- _Given material_:
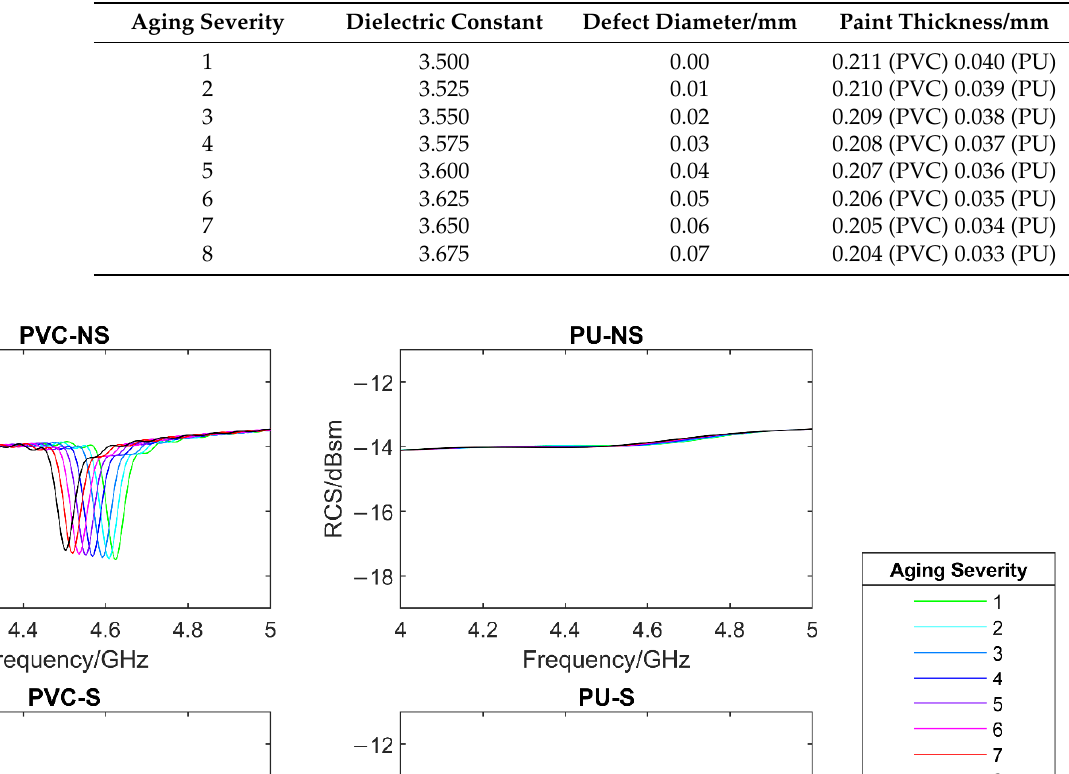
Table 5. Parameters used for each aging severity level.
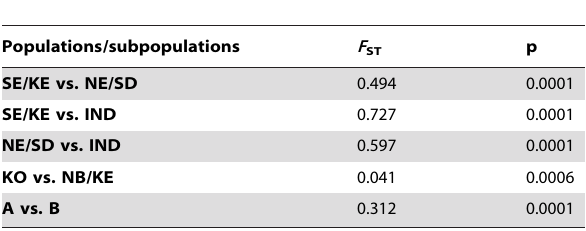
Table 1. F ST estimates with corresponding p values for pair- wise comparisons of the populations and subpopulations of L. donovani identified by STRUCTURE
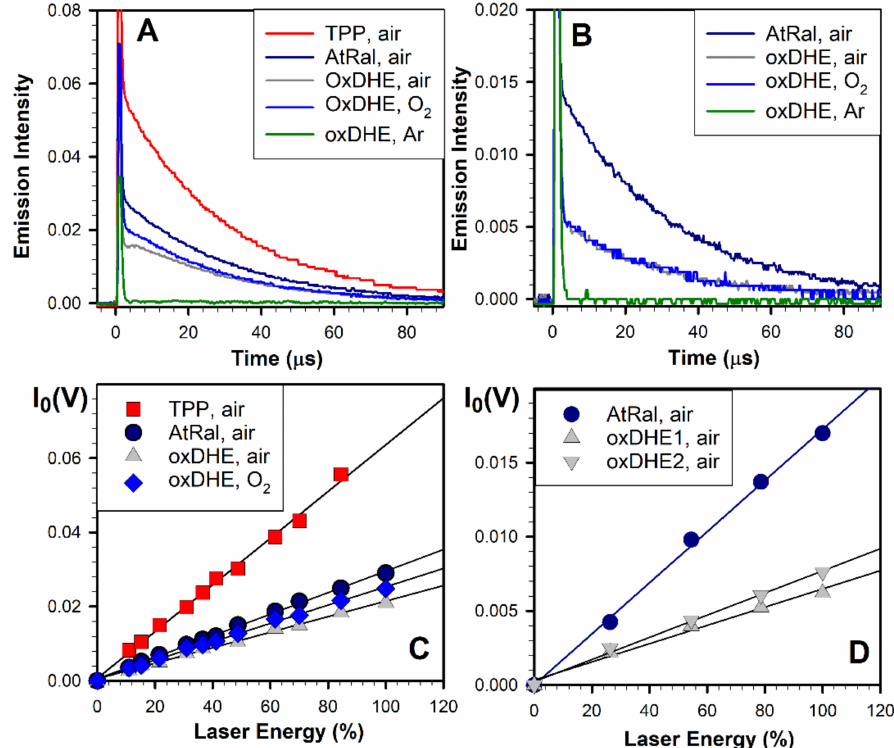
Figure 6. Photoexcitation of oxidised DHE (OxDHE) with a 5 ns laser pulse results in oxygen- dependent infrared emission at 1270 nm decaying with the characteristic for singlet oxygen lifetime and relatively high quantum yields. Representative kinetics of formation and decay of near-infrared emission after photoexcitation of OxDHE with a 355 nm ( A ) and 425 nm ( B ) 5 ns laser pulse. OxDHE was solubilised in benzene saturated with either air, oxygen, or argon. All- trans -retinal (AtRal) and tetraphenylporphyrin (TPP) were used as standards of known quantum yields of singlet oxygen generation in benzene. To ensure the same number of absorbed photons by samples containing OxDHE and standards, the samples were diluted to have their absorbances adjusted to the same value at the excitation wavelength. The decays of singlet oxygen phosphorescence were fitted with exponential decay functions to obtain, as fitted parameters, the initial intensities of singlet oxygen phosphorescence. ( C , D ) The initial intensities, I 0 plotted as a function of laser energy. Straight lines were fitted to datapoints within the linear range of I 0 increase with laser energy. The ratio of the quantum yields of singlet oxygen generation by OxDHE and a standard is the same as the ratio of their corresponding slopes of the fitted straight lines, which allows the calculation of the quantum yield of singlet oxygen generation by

- _The task_:
Filter the data above, keeping only lines that include the string "Table".

- _Your solution_:
Table 5. Parameters used for each aging severity level.
Table 1. F ST estimates with corresponding p values for pair- wise comparisons of the populations and subpopulations of L. donovani identified by STRUCTURE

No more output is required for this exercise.